BP: If you would have to sell In Dark Service with a single sentence how would it go?

SH:  A father on a mission to save his son, and a son on a mission to stay alive as a slave with his friends.

BP: Jackelian ran for 6 volumes, in the announcement of In Dark Service it is mentioned that it is set in a non-Jackelian world. Was it hard for you to part with Jackelian and create a completely new atmosphere?

SH: After six books, I think I was ready for a change. Authors should always be willing to experiment. The alternative is getting stale.

BP: What was for you the hardest part when you were writing In Dark Service?

SH: The hardest part is usually starting out for me. It feels like you’re staring up a mountain slope with a boulder in front of you that needs rolling. You push and push, and then it starts slowly moving.

BP: Besides the hardest part in writing, which chapter or scene did you enjoy writing about the most?

SH: I usually try to stick a BBB at the end (bloody big battle). They’re always the greatest fun to write.

BP: In Dark Service is the first book in a completely new fantasy series called: Far-called, can you tell us a bit more about what this series is about?

SH: It’s about two families – the Carnehans and Landors - stuck in the nub-end of a backward, rural kingdom. Slavers strike the town they live in and carry away all the youngsters to sell. The town mounts a rescue expedition, hampered by the fact that the world, Pellas, is an amazingly large one, and their lost people could be anywhere in it. Those taken have to survive as slaves in a hellish environment. Those in the rescue expedition face their own kind of hell as they track down the missing.

BP: The first book in the Far-called series is set to be released this May, if you were given the chance to retract your book from publishing and make one final change would you do so? If yes, which part and why?

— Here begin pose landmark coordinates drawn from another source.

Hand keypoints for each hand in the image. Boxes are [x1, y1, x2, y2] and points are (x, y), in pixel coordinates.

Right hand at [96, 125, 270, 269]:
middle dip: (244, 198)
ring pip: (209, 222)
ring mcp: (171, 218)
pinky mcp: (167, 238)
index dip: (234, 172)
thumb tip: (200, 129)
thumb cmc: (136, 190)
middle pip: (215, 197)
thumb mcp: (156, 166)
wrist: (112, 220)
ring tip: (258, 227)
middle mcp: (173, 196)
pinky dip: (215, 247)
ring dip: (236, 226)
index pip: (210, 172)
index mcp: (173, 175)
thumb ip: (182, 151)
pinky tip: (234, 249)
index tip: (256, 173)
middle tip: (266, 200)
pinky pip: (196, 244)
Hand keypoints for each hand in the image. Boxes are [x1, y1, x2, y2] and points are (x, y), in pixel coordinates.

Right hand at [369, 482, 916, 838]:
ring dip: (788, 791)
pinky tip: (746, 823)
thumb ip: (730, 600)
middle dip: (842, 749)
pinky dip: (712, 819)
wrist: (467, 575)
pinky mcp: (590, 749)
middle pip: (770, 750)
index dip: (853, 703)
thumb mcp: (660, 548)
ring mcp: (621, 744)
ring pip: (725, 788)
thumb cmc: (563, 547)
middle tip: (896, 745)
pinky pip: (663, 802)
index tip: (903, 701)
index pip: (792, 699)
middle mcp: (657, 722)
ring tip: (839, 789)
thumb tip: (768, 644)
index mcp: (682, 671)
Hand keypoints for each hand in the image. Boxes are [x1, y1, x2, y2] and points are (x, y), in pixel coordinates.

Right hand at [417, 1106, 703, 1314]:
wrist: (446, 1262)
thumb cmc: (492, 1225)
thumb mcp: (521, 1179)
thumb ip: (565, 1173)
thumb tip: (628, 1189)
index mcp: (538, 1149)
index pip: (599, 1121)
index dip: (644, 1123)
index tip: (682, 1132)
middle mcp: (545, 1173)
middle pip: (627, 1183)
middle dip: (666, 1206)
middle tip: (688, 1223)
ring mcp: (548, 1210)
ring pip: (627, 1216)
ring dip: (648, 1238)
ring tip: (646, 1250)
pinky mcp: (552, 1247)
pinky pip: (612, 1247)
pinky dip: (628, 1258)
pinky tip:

SH: I would probably resist such a temptation. I might look at how the characters have developed over the later novels and retrofit a few small changes in to accommodate what I know now, I guess.

BP: have you already mapped out how many volumes the Far-called series will run?

SH: At least two more. After that, we’ll see.

BP: DO you still have any other projects besides Far-called that you would like to pursue in the near future?

SH: I’m currently writing a short story set in another author’s world as part of an anthology. It’s the first time I’ve done something like that – more for fun than anything else, It has to be said.

BP: everyone enjoys science fiction and fantasy in their own way, what do you like most about reading and writing it?

SH: I just want to say one word to you, Benjamin, just one word: plastics. No, actually it would have to be: IMAGINATION. If I’m not receiving it in a novel I’m reading, or generating it in one I’m writing, I’m on the wrong track.

BP: and just lastly, if you would have to give your top five favourite books, which would they be?

SH: For SFF they would be  (1) The Legion of Space by Jack Williamson (2)  First Lensman by E.E. Doc Smith (3) Neuromancer by William Gibson (4) The Return of the King by J.R.R. Tolkien (5) Legend by David Gemmell. I’d have a different list for crime, thrillers, historicals, literary fiction and the other genres I read.

BP: Thank you very much for your time Stephen and good luck with your future writing projects!